Looking at kref_put_lock(), it uses refcount_dec_and_lock() which acquires
the spinlock before the 1->0 transition is completed. Since
auth_domain_lookup() holds the same auth_domain_lock, is it actually possible
for it to encounter a 0-refcount entry under normal conditions?
> diff --git a/net/sunrpc/svcauth.c b/net/sunrpc/svcauth.c
> index 55b4d2874188..8e01f0626759 100644
> --- a/net/sunrpc/svcauth.c
> +++ b/net/sunrpc/svcauth.c
> @@ -245,8 +245,10 @@ auth_domain_lookup(char *name, struct auth_domain *new)
> spin_lock(&auth_domain_lock);
>
> hlist_for_each_entry(hp, head, hash) {
> - if (strcmp(hp->name, name)==0) {
> - kref_get(&hp->ref);
> + if (strcmp(hp->name, name) == 0) {
> + if (!kref_get_unless_zero(&hp->ref))
> + continue;
> +
> spin_unlock(&auth_domain_lock);
> return hp;
> }
[Severity: High]
If a 0-refcount entry is encountered here, wouldn't it indicate a severe
underlying refcount imbalance or use-after-free rather than a normal race?
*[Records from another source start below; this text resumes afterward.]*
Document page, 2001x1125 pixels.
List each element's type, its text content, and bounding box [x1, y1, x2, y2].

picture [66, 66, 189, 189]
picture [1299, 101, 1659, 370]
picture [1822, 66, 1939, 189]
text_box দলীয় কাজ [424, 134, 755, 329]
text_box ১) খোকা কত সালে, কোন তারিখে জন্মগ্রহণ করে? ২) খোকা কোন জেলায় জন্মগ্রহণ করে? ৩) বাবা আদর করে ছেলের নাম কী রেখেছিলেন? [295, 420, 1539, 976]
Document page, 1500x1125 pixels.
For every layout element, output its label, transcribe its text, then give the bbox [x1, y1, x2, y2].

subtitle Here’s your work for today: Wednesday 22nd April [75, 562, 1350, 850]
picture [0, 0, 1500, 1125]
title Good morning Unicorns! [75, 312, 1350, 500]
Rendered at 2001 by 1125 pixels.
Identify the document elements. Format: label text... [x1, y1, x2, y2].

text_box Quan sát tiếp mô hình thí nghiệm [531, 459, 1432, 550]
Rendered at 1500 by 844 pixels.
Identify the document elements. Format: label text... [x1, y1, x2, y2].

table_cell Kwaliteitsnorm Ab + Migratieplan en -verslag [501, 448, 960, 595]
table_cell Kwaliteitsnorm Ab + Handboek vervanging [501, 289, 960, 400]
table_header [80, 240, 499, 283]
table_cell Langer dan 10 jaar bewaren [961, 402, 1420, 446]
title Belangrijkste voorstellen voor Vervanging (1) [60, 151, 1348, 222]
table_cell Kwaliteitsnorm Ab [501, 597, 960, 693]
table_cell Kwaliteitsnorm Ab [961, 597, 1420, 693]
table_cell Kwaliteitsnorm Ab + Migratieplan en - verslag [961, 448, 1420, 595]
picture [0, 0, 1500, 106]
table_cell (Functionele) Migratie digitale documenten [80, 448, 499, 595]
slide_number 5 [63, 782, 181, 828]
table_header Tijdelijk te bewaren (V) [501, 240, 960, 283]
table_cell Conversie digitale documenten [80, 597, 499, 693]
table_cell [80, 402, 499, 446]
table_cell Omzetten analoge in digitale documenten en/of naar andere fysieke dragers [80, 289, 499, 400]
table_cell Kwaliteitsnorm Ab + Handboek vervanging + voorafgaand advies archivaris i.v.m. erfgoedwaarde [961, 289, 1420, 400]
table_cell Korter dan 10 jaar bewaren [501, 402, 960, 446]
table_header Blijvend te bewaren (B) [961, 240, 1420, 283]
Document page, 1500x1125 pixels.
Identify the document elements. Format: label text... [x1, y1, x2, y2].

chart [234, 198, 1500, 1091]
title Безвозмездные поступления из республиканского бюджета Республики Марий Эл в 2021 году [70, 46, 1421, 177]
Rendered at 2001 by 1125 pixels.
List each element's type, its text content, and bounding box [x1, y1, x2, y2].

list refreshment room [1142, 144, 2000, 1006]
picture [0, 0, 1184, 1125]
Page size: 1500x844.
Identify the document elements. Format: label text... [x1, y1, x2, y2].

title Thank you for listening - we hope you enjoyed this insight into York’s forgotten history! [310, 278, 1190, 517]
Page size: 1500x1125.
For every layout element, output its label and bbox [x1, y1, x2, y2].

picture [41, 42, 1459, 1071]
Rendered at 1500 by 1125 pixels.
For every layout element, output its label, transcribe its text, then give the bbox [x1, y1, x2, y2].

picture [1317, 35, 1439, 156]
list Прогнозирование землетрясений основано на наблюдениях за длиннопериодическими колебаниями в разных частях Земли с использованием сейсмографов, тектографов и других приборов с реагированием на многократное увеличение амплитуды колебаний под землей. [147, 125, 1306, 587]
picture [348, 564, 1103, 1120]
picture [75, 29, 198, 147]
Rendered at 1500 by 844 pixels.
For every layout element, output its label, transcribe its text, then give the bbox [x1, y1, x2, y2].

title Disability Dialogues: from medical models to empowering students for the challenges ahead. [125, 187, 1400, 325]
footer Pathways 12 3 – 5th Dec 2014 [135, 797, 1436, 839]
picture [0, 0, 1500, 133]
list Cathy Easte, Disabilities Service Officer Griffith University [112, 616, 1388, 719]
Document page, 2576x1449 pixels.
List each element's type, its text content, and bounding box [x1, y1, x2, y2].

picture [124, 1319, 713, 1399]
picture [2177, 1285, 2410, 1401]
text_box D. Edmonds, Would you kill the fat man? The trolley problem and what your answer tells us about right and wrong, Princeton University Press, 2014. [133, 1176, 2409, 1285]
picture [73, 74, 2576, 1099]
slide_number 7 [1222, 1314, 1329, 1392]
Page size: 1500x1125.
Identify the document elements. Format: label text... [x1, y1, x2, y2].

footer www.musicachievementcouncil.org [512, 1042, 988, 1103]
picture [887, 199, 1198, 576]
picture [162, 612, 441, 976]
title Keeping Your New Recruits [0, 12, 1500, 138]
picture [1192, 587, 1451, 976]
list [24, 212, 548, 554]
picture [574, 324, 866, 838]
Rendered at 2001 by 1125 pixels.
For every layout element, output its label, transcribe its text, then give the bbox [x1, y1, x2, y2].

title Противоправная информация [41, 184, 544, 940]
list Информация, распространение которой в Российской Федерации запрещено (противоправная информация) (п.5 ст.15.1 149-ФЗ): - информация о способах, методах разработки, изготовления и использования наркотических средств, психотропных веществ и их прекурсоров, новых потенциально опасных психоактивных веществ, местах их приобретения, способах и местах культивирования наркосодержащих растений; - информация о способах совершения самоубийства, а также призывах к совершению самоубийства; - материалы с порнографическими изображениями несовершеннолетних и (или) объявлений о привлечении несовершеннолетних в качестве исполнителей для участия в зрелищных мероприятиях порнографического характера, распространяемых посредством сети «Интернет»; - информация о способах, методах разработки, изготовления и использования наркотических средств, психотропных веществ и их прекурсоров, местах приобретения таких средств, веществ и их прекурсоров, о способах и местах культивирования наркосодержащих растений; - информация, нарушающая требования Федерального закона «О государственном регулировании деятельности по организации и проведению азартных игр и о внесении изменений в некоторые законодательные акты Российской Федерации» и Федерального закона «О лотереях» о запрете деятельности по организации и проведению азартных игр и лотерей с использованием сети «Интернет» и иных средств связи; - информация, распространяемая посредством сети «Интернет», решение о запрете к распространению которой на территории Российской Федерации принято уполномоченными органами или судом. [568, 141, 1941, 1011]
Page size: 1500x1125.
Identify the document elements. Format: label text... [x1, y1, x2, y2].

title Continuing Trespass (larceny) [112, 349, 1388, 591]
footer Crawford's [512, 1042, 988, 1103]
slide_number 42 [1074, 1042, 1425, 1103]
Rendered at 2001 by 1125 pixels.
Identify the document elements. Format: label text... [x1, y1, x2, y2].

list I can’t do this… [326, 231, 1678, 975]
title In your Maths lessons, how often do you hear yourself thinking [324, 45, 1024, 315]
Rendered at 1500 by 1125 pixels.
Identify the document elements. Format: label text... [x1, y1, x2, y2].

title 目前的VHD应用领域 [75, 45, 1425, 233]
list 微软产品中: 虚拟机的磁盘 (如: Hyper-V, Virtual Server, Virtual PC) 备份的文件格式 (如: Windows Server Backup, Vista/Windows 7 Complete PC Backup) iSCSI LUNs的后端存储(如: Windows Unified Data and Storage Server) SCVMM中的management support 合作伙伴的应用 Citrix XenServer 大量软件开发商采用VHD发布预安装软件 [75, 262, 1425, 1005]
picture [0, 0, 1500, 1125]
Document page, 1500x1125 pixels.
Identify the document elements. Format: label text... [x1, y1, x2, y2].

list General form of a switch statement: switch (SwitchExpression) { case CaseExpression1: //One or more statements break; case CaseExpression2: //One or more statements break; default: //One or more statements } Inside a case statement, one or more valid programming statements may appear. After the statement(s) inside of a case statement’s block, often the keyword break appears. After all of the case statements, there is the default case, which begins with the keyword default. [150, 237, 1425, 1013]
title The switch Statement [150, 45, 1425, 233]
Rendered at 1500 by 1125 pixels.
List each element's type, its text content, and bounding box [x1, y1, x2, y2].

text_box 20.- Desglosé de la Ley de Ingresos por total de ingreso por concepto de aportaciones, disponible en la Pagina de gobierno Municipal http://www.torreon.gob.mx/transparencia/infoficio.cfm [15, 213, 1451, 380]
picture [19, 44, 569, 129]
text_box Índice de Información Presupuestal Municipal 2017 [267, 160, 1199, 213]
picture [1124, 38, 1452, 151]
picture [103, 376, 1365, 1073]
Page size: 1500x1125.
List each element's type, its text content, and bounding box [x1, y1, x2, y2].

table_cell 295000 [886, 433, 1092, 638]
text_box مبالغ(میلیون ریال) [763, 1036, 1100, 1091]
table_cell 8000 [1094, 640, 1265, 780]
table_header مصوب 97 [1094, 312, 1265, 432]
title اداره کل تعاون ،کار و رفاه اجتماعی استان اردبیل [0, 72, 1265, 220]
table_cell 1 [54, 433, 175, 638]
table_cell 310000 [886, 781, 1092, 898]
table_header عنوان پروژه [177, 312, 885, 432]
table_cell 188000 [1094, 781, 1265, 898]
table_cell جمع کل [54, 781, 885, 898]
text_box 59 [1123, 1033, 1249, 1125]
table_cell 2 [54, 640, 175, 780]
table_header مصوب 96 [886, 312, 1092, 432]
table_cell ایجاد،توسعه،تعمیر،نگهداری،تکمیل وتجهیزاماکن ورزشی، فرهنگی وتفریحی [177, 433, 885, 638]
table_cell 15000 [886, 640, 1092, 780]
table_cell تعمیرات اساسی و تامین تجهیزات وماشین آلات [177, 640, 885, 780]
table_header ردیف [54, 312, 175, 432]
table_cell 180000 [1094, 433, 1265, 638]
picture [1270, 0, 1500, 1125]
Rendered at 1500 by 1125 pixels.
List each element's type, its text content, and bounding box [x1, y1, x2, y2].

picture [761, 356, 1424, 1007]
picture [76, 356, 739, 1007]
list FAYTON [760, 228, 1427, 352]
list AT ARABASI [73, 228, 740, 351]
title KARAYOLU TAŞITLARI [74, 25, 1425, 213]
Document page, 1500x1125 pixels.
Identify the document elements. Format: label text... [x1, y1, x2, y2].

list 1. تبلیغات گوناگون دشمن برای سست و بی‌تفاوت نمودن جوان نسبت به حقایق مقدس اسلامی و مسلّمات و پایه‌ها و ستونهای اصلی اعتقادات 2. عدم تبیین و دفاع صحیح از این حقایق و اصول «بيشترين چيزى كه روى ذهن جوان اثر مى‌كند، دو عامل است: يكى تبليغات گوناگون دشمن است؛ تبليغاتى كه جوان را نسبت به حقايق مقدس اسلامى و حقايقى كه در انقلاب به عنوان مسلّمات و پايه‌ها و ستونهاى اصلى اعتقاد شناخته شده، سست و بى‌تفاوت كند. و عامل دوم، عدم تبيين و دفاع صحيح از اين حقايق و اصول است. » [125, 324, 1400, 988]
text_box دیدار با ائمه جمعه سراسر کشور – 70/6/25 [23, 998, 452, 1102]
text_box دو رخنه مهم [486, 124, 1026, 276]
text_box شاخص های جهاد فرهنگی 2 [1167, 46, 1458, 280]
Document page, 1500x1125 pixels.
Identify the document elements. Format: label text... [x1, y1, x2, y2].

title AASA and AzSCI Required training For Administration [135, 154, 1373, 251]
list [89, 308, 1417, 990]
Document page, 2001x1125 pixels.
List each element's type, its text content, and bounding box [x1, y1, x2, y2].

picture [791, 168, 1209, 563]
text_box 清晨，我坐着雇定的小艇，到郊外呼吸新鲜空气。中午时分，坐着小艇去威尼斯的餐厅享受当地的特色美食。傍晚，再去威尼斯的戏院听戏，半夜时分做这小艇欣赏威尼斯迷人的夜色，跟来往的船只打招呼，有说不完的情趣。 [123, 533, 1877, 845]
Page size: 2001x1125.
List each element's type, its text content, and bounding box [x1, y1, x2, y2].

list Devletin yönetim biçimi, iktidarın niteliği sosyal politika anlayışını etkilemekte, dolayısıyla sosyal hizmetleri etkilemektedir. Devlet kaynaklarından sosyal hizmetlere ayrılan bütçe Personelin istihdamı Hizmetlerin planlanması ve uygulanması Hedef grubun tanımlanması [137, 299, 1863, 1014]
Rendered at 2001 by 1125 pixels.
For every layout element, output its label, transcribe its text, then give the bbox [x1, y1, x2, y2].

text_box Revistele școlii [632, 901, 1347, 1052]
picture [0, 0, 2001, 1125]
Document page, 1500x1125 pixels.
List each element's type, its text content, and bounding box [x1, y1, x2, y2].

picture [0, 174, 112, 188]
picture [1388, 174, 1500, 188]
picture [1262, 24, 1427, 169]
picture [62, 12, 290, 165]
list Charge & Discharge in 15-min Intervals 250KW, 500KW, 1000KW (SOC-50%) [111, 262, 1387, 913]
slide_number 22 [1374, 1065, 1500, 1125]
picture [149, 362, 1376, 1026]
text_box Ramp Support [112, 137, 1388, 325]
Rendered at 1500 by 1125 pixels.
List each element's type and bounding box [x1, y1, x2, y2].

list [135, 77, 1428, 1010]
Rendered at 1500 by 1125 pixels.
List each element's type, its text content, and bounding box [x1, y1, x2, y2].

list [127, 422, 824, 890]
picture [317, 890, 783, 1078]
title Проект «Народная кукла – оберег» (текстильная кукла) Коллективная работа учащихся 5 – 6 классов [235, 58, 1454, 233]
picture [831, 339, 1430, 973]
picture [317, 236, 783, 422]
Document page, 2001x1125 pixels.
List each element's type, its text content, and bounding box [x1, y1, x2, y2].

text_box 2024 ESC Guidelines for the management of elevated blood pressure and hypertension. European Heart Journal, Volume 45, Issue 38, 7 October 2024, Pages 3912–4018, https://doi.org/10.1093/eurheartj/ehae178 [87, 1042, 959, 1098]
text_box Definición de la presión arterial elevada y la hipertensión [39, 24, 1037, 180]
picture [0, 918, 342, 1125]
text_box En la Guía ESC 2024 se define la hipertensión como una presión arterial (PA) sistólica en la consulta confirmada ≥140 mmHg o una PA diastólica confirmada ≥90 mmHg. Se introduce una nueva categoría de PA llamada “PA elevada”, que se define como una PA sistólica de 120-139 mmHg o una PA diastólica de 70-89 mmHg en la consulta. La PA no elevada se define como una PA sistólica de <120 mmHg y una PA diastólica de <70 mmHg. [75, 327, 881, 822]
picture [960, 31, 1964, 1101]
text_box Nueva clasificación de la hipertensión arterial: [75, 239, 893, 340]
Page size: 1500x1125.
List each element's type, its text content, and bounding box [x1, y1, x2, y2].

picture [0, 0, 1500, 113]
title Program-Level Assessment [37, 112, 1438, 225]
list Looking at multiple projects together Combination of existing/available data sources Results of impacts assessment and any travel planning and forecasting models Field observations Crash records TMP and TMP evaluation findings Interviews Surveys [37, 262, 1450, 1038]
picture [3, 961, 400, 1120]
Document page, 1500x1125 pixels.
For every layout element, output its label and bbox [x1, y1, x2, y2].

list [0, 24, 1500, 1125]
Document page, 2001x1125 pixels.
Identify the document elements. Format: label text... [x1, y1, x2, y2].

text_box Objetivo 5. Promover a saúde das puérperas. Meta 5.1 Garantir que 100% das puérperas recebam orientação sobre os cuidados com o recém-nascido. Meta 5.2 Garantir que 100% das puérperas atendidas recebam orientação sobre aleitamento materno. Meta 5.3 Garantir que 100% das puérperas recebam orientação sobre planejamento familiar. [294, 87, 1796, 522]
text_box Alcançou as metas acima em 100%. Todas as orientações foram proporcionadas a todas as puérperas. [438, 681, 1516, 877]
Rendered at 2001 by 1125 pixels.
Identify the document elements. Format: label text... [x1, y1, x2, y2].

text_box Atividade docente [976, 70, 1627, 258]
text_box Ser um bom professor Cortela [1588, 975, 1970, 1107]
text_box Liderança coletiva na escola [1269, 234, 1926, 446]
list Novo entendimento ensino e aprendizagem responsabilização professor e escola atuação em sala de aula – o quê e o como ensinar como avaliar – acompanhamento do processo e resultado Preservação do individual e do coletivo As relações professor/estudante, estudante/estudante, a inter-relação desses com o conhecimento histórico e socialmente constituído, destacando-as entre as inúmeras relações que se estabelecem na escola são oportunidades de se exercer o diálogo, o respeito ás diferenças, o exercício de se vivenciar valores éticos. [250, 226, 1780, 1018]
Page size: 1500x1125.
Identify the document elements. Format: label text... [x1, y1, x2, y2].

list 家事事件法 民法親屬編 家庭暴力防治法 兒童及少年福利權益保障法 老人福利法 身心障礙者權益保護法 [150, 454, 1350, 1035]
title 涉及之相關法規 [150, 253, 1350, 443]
By using kref_get_unless_zero() and continuing the search, might this silently
mask the root cause of the WARN instead of resolving it?
Furthermore, if the loop skips the 0-refcount entry and falls through to the
end of the function, won't it insert a duplicate auth_domain with the same
name into the hash list?
--
Chuck Lever